3. A verdadeira piedade não julga que o valor da oração depende do dinheiro que a acompanha, mas sim da fé e do amor do orante. A oração não pode pretender impor determinado comportamento a Deus, mas subordina seu pedido à vontade do Pai, como fazia Jesus no horto das Oliveiras: "Pai, se possível, que o cálice passe sem que eu o beba; faça-se, porém, a tua vontade e não a minha'' (Mt 26, 39).

O cristão não é sócio de um clube ou de uma empresa, mas é membro do Corpo de Cristo que é a Igreja. É este o fundamento de sua confiança no beneplácito do Pai.

4. A fita de dizimista teria valor mágico, profilático, Deus precisaria vê-la dia e noite (até no banho) pendente do pescoço do seu cliente a fim de o atender melhor? Não haveria aí uma forma de superstição ou algo de não cristão? A IURD tem feito singular mistura de elementos cristãos com traços religiosos afro-brasileiros.

5. O dízimo (a décima parte dos rendimentos) é frequentemente inculcado no Antigo Testamento. Tal prática devia lembrar ao povo de Israel que o Senhor lhe havia dado a terra de Canaã, separando-o dos outros povos; reconhecendo isto, os israelitas eram obrigados a levar a décima parte dos bens da terra ao Templo, onde o Senhor habitava. Era, pois, um dever ligado a um povo, uma geografia, uma nação; ver Dt 14, 22s.

Mais ainda: de três em três anos, o dízimo era dado aos pobres e aos levitas de Israel; ver Dt 14, 28-30; Nm 18, 21-32; Lv 27, 30-32. Eis aí outra razão circunstancial para explicara obrigação do dízimo: devia servir aos pobres de Israel, a começar pelos levitas, visto que a tribo de Levi, na partilha da terra de Canaã, ficou sem porção alguma para poder desincumbir-se mais livremente do culto do Senhor.
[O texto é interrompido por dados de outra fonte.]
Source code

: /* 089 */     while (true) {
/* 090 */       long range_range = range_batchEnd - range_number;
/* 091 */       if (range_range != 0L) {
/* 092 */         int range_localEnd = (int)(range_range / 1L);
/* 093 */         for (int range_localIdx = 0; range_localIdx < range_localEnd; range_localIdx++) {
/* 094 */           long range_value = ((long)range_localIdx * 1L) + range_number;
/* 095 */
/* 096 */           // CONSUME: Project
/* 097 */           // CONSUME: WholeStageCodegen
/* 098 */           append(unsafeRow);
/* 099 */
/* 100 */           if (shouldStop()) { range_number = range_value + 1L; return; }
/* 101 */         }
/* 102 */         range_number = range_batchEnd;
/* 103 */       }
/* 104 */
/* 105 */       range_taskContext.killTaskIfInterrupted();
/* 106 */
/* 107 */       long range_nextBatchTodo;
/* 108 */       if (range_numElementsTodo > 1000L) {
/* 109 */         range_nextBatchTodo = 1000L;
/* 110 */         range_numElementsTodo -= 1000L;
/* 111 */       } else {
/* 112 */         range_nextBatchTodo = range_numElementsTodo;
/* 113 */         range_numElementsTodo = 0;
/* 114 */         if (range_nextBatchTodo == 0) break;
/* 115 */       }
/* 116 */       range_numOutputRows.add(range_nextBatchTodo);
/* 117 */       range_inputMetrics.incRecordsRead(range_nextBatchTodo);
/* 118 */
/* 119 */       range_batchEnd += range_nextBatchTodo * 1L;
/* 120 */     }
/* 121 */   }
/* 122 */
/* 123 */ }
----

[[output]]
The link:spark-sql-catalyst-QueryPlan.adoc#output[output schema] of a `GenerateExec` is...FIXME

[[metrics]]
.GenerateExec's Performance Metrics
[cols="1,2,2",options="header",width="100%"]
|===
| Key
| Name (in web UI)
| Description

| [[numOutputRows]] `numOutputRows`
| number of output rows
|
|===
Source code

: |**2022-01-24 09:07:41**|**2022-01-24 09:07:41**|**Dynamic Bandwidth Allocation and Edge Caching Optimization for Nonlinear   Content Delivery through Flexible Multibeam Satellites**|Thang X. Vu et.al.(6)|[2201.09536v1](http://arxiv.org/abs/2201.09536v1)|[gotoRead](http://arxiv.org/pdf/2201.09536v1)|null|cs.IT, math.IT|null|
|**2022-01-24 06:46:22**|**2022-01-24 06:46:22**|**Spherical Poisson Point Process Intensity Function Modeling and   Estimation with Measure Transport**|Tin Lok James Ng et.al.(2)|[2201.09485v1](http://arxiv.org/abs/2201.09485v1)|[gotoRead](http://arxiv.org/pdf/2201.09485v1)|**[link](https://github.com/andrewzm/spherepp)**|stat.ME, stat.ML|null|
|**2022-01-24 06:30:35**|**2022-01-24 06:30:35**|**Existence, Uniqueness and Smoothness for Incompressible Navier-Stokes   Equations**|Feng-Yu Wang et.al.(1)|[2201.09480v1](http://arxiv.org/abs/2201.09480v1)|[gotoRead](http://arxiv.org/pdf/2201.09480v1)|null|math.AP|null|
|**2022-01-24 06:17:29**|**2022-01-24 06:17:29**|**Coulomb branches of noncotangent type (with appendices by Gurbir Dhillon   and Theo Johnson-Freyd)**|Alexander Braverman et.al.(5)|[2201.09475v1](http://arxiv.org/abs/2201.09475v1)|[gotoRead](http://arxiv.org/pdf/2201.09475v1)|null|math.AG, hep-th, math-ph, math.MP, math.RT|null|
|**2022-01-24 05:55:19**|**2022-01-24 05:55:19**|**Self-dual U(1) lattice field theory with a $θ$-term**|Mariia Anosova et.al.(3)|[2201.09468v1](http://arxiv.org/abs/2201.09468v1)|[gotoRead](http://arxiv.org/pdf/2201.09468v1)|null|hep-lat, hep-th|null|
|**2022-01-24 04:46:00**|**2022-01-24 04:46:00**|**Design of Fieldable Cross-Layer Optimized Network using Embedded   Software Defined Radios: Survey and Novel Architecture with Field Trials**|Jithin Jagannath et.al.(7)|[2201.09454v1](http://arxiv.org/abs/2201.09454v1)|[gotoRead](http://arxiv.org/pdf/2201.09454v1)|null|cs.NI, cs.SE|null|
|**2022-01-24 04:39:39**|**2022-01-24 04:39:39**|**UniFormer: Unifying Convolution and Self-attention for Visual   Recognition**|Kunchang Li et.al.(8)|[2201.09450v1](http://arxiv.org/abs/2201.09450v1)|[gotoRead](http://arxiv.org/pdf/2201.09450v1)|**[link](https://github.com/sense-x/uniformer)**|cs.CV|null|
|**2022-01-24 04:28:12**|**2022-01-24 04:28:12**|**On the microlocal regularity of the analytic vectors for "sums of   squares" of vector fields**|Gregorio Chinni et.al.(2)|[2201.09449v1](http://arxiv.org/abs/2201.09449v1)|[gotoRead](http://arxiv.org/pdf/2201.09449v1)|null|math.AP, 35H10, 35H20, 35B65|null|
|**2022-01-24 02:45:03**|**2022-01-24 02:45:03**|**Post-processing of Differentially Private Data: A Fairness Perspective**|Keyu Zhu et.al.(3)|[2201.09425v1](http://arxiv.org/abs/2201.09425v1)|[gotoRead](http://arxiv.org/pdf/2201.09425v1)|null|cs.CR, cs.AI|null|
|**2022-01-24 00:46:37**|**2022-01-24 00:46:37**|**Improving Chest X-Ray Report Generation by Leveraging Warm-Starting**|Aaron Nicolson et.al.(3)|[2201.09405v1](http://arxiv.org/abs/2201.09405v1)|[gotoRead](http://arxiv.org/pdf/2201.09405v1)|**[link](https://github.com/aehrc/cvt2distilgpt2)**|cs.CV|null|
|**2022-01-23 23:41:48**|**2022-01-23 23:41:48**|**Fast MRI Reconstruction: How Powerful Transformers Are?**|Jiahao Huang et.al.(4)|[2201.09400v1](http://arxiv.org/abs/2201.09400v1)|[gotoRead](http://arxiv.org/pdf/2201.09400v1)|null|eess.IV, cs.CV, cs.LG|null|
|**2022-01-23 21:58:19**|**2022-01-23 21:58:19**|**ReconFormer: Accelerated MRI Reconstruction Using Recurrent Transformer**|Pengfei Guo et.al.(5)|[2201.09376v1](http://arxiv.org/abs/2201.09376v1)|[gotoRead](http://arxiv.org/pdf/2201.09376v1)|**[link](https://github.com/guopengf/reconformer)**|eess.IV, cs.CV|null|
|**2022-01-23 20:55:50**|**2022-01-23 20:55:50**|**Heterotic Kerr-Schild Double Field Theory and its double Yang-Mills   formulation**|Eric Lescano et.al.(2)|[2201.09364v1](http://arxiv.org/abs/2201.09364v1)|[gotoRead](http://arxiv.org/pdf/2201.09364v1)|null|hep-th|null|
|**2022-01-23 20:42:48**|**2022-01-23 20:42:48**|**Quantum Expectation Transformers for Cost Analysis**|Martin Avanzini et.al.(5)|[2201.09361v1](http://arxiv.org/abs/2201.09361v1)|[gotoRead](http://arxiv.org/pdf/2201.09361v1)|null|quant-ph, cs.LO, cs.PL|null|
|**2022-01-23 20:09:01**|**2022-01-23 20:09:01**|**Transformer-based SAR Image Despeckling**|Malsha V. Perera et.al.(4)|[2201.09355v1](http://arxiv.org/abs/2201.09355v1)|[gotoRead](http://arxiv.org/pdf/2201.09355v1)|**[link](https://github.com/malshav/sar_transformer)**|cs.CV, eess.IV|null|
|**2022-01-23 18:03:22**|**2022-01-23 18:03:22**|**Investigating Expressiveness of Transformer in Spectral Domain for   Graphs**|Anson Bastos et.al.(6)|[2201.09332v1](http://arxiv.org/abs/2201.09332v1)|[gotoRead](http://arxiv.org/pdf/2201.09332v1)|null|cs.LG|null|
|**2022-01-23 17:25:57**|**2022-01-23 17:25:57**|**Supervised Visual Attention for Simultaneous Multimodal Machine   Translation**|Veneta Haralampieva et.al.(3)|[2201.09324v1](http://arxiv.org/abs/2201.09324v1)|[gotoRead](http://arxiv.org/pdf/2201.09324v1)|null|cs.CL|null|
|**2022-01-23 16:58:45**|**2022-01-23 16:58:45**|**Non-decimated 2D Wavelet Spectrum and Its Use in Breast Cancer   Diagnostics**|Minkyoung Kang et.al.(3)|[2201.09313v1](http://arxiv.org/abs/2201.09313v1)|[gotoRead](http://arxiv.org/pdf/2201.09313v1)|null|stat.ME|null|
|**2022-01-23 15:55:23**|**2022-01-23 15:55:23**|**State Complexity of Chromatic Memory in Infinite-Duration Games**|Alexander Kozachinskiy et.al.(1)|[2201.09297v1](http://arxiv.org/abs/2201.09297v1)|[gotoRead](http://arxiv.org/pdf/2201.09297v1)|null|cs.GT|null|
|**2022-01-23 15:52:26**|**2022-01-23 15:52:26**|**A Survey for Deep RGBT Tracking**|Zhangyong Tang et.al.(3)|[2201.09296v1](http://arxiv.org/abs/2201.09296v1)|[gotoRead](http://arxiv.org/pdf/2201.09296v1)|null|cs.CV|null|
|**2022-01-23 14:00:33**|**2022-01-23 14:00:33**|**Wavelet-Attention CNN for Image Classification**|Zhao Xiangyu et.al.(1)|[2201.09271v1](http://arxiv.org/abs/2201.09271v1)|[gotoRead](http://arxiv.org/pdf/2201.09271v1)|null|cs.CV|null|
Os levitas e os pobres eram assim contemplados pela legislação do dízimo. Os judeus que não a observassem, desrespeitavam o desígnio de Deus e. contribuíam para o mal-estar de seus semelhantes.

É à luz destas verdades que se deve entender o texto de Ml 3, 6-12. Retornando do exílio babilônico, no século VI a.C, cada um dos repatriados pensava tão somente em seus interesses ou em recuperar os bens que possuía antes do exílio, deixando assim de pagar o dízimo. Não é um texto que possa ser aplicado aos cristãos como o era aos judeus; não pode servir de ameaça ao não pagante nem de marketing para angariar novos dizimistas.
6. Por último, chama-nos a atenção a formulação portuguesa da oração em foco. Deveria ser: "Não se esqueça de que sou dizimista fiel" ou "Não esqueça que sou dizimista fiel".